** Your assignment **
In every item, substitute "Marketing Site" for each occurrence of "Landing Page" and reproduce the source text with no other changes. Omit the pictures.

** Task inputs **
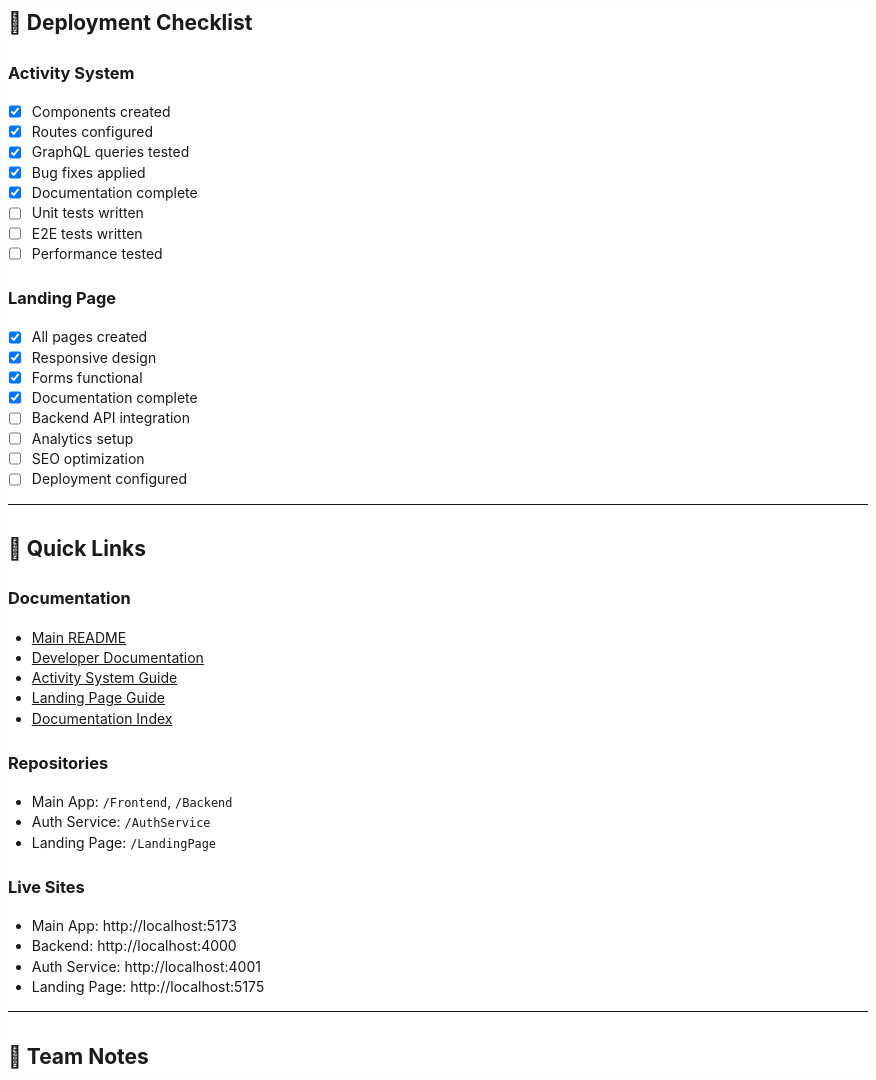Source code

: 
## 📝 Deployment Checklist

### Activity System
- [x] Components created
- [x] Routes configured
- [x] GraphQL queries tested
- [x] Bug fixes applied
- [x] Documentation complete
- [ ] Unit tests written
- [ ] E2E tests written
- [ ] Performance tested

### Landing Page
- [x] All pages created
- [x] Responsive design
- [x] Forms functional
- [x] Documentation complete
- [ ] Backend API integration
- [ ] Analytics setup
- [ ] SEO optimization
- [ ] Deployment configured

---

## 🔗 Quick Links

### Documentation
- [Main README](README.md)
- [Developer Documentation](DEVELOPER_DOCUMENTATION.md)
- [Activity System Guide](docs/features/ACTIVITY_SYSTEM_GUIDE.md)
- [Landing Page Guide](docs/marketing/LANDING_PAGE_GUIDE.md)
- [Documentation Index](docs/README.md)

### Repositories
- Main App: `/Frontend`, `/Backend`
- Auth Service: `/AuthService`
- Landing Page: `/LandingPage`

### Live Sites
- Main App: http://localhost:5173
- Backend: http://localhost:4000
- Auth Service: http://localhost:4001
- Landing Page: http://localhost:5175

---

## 👥 Team Notes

** Task output **
Source code

: 
## 📝 Deployment Checklist

### Activity System
- [x] Components created
- [x] Routes configured
- [x] GraphQL queries tested
- [x] Bug fixes applied
- [x] Documentation complete
- [ ] Unit tests written
- [ ] E2E tests written
- [ ] Performance tested

### Marketing Site
- [x] All pages created
- [x] Responsive design
- [x] Forms functional
- [x] Documentation complete
- [ ] Backend API integration
- [ ] Analytics setup
- [ ] SEO optimization
- [ ] Deployment configured

---

## 🔗 Quick Links

### Documentation
- [Main README](README.md)
- [Developer Documentation](DEVELOPER_DOCUMENTATION.md)
- [Activity System Guide](docs/features/ACTIVITY_SYSTEM_GUIDE.md)
- [Marketing Site Guide](docs/marketing/LANDING_PAGE_GUIDE.md)
- [Documentation Index](docs/README.md)

### Repositories
- Main App: `/Frontend`, `/Backend`
- Auth Service: `/AuthService`
- Marketing Site: `/LandingPage`

### Live Sites
- Main App: http://localhost:5173
- Backend: http://localhost:4000
- Auth Service: http://localhost:4001
- Marketing Site: http://localhost:5175

---

## 👥 Team Notes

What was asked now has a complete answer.